Posted on February 13, 2018

By David Smith, The Siskiyou Daily News

The State of California has joined a group of other states and the District of Columbia in a suit seeking to overturn the United States Environmental Protection Agency’s decision to suspend its own “waters of the United States” rule.

The State of California has joined a group of other states and the District of Columbia in a suit seeking to overturn the United States Environmental Protection Agency’s decision to suspend its own “waters of the United States” rule.

The suit was filed on Feb. 6 and includes the states of New York, California, Connecticut, Maryland, New Jersey, Oregon, Rhode Island, Vermont, Washington, Massachusetts, and the District of Columbia.

In 2015, the EPA and the United States Army Corps of Engineers issued a Clean Water Rule in an attempt to clarify which waters are protected by the Clean Water Act, following years of lawsuits and questions about the law’s scope.

According to the suit, in the 1980s, regulations defined the waters of the U.S. as “waters used or susceptible of use in interstate or foreign commerce … commonly referred to as navigable-in-fact or ‘traditionally navigable’ waters … interstate waters … the territorial seas, and … impoundments of jurisdictional waters, as well as other waters having a nexus with interstate commerce.”

The suit notes that over the years, “confusing and inconsistent interpretations” of those guidelines left many questions for states and those seeking permits. In 2006, the United States Supreme Court, in Rapanos v. United States, ruled that a “significant nexus” standard should be applied in determining whether waters are subject to the CWA – namely, if a body of water, including wetlands and relatively permanent bodies of water have signifcant impacts on other waters deemed navigable, then those waters are also covered under the CWA.

In an attempt to clarify once and for all what the CWA covers, the EPA and ACOE issued their Clean Water Rule in 2015, but the rule – both upon its issuance and in the several months leading up to its finalization – drew controversy from groups across the nation.

In particular, agriculture groups expressed concern that the definition left open standing water on private property and other temporary water bodies to be subject to CWA rules and permitting requirements.

A number of lawsuits have been filed to overturn the 2015 rule, but over the course of 2017, the two agencies issued two proposed rules: One to potentially rescind the 2015 rule, and one to suspend its application until 2020 at the earliest, returning to the 1980s definitions of what waters are subject to the CWA.

The states, in their suit, argue that the 1980s rules are insufficient to protect water quality, and thus harm the states’ ability to protect the public interest in those waters, and their economies.

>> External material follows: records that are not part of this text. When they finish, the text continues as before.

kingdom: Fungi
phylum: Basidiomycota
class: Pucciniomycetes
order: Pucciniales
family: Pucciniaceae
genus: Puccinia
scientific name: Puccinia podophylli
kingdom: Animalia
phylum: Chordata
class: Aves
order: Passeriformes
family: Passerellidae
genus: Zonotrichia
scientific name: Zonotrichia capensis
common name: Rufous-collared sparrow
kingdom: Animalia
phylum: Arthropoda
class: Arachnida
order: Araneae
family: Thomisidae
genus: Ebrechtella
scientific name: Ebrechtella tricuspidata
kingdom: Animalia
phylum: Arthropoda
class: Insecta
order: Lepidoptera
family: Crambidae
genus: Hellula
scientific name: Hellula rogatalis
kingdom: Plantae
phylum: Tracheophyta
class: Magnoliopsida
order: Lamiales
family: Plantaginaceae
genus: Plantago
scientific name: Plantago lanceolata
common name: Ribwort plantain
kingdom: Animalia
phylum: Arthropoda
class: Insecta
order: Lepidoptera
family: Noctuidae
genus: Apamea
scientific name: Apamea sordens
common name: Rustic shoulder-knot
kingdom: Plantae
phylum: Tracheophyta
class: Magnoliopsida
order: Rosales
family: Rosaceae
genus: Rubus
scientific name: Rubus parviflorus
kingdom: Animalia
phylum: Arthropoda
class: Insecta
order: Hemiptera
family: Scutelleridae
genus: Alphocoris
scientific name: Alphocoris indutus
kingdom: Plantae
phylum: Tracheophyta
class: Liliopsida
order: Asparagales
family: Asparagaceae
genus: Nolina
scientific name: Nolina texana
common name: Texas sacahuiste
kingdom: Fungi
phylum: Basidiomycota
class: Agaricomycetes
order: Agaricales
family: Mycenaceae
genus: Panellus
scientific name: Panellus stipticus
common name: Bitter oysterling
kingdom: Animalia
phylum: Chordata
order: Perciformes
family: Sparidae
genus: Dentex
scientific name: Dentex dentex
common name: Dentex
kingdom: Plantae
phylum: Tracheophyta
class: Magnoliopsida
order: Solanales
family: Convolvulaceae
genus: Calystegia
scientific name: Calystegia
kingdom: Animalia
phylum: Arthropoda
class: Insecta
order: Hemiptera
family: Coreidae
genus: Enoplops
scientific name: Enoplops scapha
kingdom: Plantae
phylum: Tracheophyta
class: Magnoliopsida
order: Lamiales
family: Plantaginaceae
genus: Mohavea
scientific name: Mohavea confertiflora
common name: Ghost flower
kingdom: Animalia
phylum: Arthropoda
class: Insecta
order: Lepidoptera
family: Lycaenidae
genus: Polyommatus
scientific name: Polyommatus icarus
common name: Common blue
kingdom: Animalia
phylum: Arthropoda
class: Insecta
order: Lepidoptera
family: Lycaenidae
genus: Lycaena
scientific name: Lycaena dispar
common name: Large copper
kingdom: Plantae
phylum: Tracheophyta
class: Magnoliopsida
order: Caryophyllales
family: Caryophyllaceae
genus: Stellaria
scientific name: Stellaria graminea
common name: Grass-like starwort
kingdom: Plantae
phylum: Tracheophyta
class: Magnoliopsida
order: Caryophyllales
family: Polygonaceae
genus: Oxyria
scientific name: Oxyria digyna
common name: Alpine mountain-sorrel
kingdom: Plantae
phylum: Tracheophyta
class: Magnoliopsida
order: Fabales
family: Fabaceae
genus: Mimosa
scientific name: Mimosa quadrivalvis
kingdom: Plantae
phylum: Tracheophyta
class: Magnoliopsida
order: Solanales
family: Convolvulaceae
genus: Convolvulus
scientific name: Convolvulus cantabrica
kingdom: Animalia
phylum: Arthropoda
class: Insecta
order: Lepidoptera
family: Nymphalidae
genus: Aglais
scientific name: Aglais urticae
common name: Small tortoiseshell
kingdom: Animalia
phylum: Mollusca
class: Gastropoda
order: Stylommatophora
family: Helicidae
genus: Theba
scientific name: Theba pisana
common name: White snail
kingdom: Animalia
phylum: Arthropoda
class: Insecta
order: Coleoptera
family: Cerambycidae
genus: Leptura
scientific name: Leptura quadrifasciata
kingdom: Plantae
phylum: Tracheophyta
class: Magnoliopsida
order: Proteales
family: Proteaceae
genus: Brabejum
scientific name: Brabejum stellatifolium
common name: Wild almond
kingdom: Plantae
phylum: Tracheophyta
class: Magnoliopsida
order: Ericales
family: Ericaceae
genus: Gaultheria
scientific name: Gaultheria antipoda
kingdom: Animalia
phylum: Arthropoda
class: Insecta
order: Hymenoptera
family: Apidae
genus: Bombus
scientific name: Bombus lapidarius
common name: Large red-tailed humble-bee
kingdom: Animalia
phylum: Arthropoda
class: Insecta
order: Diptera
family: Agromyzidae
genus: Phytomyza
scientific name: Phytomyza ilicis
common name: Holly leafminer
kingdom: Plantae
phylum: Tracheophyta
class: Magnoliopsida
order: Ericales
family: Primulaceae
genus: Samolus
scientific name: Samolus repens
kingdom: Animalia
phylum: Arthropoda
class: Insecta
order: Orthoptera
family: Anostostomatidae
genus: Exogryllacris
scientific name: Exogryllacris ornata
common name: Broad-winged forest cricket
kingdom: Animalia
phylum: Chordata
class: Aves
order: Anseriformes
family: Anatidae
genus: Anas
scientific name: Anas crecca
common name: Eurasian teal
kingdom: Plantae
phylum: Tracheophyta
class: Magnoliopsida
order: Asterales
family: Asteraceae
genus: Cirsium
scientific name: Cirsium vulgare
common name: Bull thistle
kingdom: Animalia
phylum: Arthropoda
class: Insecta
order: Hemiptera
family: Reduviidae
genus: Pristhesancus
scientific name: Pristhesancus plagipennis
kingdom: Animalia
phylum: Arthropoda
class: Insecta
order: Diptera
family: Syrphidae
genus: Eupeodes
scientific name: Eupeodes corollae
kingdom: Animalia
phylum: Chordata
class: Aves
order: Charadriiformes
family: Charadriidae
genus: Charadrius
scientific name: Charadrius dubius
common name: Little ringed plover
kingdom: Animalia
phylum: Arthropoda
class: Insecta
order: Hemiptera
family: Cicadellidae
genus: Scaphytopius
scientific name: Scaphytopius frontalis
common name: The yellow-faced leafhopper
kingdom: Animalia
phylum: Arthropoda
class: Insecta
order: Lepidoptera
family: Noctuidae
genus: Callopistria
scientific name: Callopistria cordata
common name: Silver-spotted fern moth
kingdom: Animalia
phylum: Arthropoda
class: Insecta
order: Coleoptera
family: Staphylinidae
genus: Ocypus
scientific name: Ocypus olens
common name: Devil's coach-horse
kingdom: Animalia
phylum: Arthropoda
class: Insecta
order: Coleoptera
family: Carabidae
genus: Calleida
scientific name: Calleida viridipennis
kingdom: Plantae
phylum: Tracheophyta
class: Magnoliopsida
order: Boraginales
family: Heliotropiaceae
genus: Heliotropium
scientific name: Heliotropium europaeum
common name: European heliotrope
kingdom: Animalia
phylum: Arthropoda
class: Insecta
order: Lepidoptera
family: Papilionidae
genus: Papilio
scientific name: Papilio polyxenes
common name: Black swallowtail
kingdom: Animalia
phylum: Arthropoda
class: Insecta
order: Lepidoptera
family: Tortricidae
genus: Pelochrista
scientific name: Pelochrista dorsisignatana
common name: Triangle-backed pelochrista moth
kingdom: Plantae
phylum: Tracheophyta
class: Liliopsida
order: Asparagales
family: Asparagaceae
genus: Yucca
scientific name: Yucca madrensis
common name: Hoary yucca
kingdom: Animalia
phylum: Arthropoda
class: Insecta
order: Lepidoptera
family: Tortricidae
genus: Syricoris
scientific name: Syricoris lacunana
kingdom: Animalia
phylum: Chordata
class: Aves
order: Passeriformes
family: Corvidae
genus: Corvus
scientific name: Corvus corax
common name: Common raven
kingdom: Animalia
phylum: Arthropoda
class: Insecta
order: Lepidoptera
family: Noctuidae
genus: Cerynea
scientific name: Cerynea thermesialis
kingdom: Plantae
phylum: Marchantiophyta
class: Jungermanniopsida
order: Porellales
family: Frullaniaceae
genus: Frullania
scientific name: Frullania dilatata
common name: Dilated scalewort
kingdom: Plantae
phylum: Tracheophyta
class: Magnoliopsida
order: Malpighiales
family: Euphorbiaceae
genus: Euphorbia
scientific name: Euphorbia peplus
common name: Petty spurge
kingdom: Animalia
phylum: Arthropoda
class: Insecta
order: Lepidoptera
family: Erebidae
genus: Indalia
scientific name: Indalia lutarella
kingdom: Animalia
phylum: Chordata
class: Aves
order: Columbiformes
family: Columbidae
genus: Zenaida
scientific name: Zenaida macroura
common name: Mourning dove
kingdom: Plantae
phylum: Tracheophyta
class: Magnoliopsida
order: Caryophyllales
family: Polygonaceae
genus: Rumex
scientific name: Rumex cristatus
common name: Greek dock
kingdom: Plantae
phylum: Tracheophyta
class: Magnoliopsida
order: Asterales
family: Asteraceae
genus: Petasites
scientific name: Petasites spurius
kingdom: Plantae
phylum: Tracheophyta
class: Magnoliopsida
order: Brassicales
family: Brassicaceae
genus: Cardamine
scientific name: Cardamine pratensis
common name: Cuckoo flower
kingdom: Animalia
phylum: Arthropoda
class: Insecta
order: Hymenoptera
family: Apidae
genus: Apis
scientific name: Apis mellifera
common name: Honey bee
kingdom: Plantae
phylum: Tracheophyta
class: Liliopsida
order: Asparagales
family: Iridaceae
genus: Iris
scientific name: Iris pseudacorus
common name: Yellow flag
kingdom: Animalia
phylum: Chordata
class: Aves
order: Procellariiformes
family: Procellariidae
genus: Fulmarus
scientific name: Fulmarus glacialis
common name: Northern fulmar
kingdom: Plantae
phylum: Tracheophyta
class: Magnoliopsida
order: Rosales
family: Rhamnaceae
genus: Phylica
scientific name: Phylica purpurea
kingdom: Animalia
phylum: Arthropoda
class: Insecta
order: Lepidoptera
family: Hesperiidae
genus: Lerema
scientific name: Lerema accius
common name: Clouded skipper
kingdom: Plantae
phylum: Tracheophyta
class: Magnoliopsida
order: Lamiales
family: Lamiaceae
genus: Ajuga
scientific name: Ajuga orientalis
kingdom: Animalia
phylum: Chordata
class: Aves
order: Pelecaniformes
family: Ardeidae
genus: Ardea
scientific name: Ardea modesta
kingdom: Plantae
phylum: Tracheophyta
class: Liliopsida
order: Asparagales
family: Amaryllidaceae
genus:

The suit alleges that the two agencies failed to meet requirements under the Administrative Procedure Act with respect to their authority to effectively overturn the Clean Water Rule, including the amount of time given to the public to comment on the suspension of the rule. They also argue that the agencies did not adequately describe the scientific evidence on which the suspension of the rule was based – calling attention to the fact that the 2015 rule was based on extensive research conducted by the two agencies.

The states’ request is that the court find that the suspension of the Clean Water Rule was “arbitrary, capricious, an abuse of discretion, or otherwise not in accordance with law” and overturn the rule, returning CWA jurisdiction determinations to guidelines in the 2015 rule.